"The" pixel does not exist as an SI approved measurement unit.
| Now the issue is I was checking online and found a few 'convert from pixels to millimetres' and they come up with 92mm x 132mm. |
Can you give the URL of such a website? 'Cause I'm gonna send them a mail: "You, Sir, are an Idiot to offer this." 
A simple experiment will prove my point. Please indulge me: draw a rectangle in Photoshop 350 pixels wide by 500 pixels deep. Make sure to have the zoom set at 100%. Now take a ruler and measure the size of this rectangle is in millimeters.

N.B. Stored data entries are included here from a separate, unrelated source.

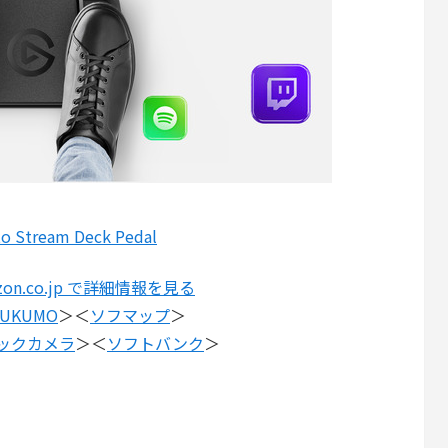
to Stream Deck Pedal
o
zon.co.jp で詳細情報を見る
SUKUMO
＞＜
ソフマップ
＞
ックカメラ
＞＜
ソフトバンク
＞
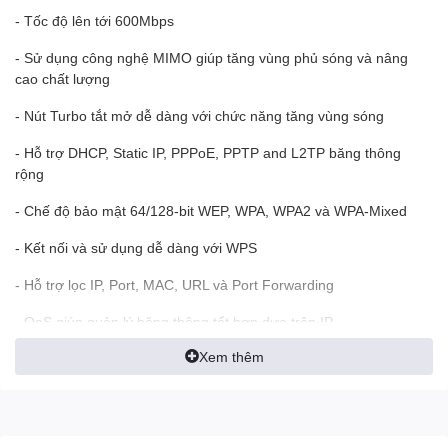
- Tốc độ lên tới 600Mbps
- Sử dụng công nghệ MIMO giúp tăng vùng phủ sóng và nâng
cao chất lượng
- Nút Turbo tắt mở dễ dàng với chức năng tăng vùng sóng
- Hỗ trợ DHCP, Static IP, PPPoE, PPTP and L2TP băng thông
rộng
- Chế độ bảo mật 64/128-bit WEP, WPA, WPA2 và WPA-Mixed
- Kết nối và sử dụng dễ dàng với WPS
- Hỗ trợ lọc IP, Port, MAC, URL và Port Forwarding
- QoS giúp quản lý băng thông tốt hơn dựa trên IP
Xem thêm
- Multi-SSID cho phép người dùng có thể thêm SSID theo nhu cầu
- Mở rộng vùng phủ sóng với tính năng Universal repeater và
WDS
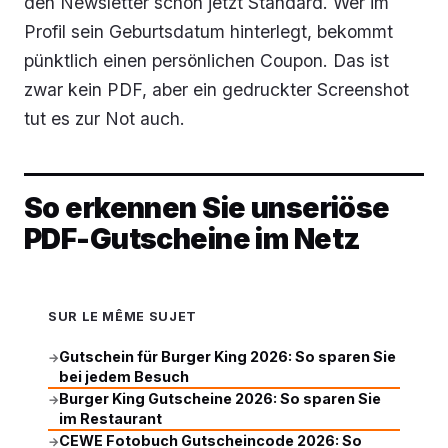
den Newsletter schon jetzt Standard. Wer im
Profil sein Geburtsdatum hinterlegt, bekommt
pünktlich einen persönlichen Coupon. Das ist
zwar kein PDF, aber ein gedruckter Screenshot
tut es zur Not auch.
So erkennen Sie unseriöse
PDF-Gutscheine im Netz
SUR LE MÊME SUJET
Gutschein für Burger King 2026: So sparen Sie
→
bei jedem Besuch
Burger King Gutscheine 2026: So sparen Sie
→
im Restaurant
CEWE Fotobuch Gutscheincode 2026: So
→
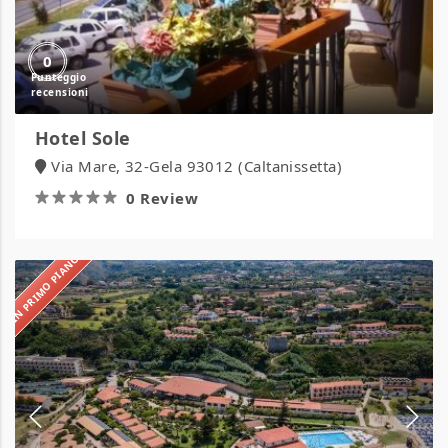
0
Hotel Sole
Via Mare, 32-Gela 93012 (Caltanissetta)
0 Review
IN PRIMO PIANO
Hotel
Villaggio
Roller
Club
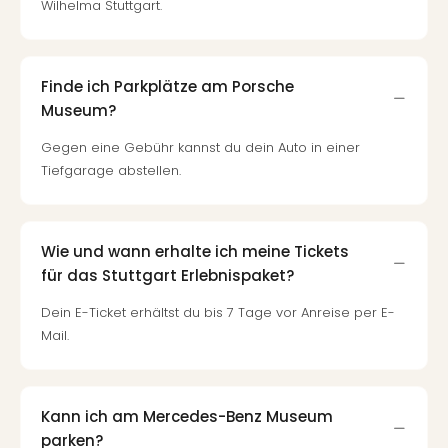
Wilhelma Stuttgart.
Finde ich Parkplätze am Porsche
Museum?
Gegen eine Gebühr kannst du dein Auto in einer
Tiefgarage abstellen.
Wie und wann erhalte ich meine Tickets
für das Stuttgart Erlebnispaket?
Dein E-Ticket erhältst du bis 7 Tage vor Anreise per E-
Mail.
Kann ich am Mercedes-Benz Museum
parken?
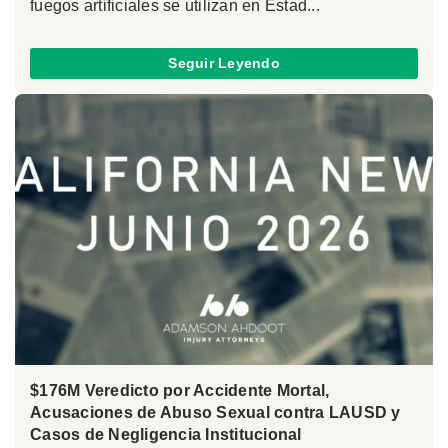
fuegos artificiales se utilizan en Estad...
Seguir Leyendo
$176M Veredicto por Accidente Mortal,
Acusaciones de Abuso Sexual contra LAUSD y
Casos de Negligencia Institucional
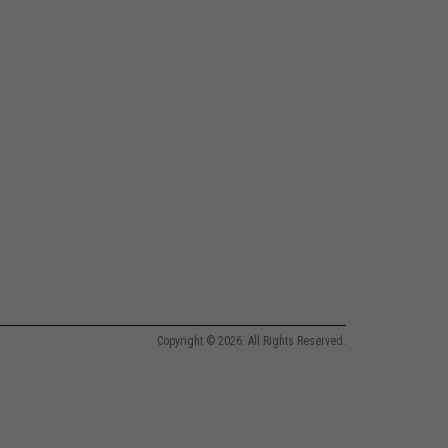
Copyright © 2026. All Rights Reserved.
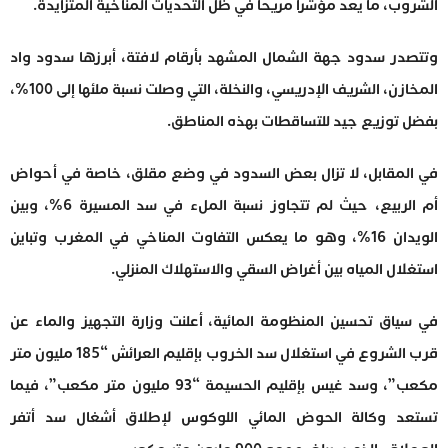
الشروب، ما يعد مؤشرا مريحا في ظل التحديات المناخية المتزايدة.
وتتصدر سدود جهة الشمال المشهد بأرقام لافتة، أبرزها سدود واد
المخازن، الشريف الإدريسي، والنخلة، التي وصلت نسبة ملئها إلى 100%،
بفضل توزيع جيد للتساقطات بهذه المناطق.
في المقابل، لا تزال بعض السدود في وضع مقلق، خاصة في أحواض
أم الربيع، حيث لم تتجاوز نسبة الملء في سد المسيرة 6%، وبين
الويدان 16%، وهو ما يعكس التفاوت المناخي في المغرب وتباين
استغلال المياه بين أغراض السقي والاستهلاك المنزلي.
في سياق تحسين المنظومة المائية، أعلنت وزارة التجهيز والماء عن
قرب الشروع في استغلال سد الخروب بإقليم العرائش “185 مليون متر
مكعب”، وسد غيس بإقليم الحسيمة “93 مليون متر مكعب”، فيما
تستعد وكالة الحوض المائي اللوكوس لإطلاق أشغال سد أتفر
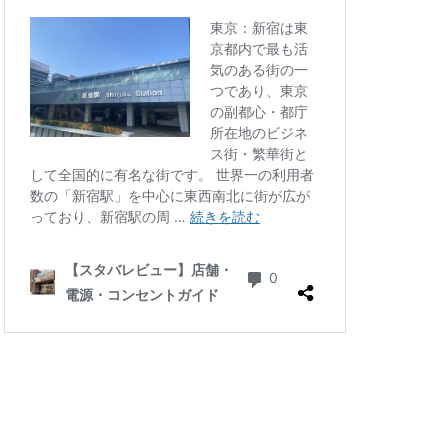
四ツ谷
国体通り
地下鉄
坂戸
大倉山
大和
大手町
大船
学芸大学駅
小川町駅
小平市
川口駅
川島町
川駅
帝京大学
府中競馬場駅
志木駅
志茂
学病院
成城
塚駅
戸田公園
文化村
新三郷
ービル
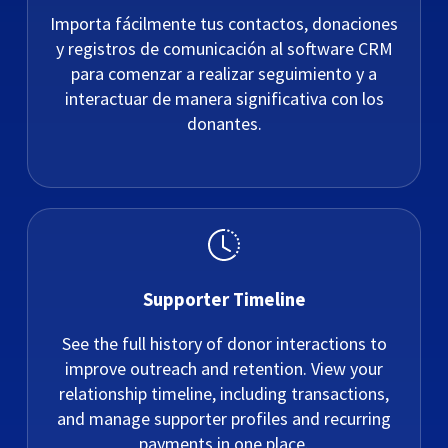
Importa fácilmente tus contactos, donaciones
y registros de comunicación al software CRM
para comenzar a realizar seguimiento y a
interactuar de manera significativa con los
donantes.
Supporter Timeline
See the full history of donor interactions to
improve outreach and retention. View your
relationship timeline, including transactions,
and manage supporter profiles and recurring
payments in one place.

Does that give you a calculation for "pixels to millimeters"? Of course it does, but only for your own screen. What you are measuring then is your local screen dpi. I could do the same and get another "real world size" because I'm positively sure my screen has a different number of dpi than yours, and the screen of the web "master" of "convertFromPixelsToMillimeters.com" will have yet another number of dpi.
It's a shame you are most likely using a modern LED or LCD screen, because with an ol' analog monitors I have an even better example: by fiddling with the dials on the front, you can expand or contract the electron beam to make your local view bigger or smaller. But the number of pixels stays the same!
Which one is correct? And why is Photoshop saying one thing and the online converter another? |
Photoshop is correct. It is the only software in which you tie dimensions in pixels to a number of pixels per measurement unit -- and at that point, it's simple math.
If you are asked to design an ad of 350 x 500 pixels, don't worry about anything of the above. Those are the values to enter in Photoshop -- "dpi" values are inconsequential for the web.
(You would need to worry if you got contradicting instructions such as "3.5 x 5 inch, oh yeah and it's for the web by the way".)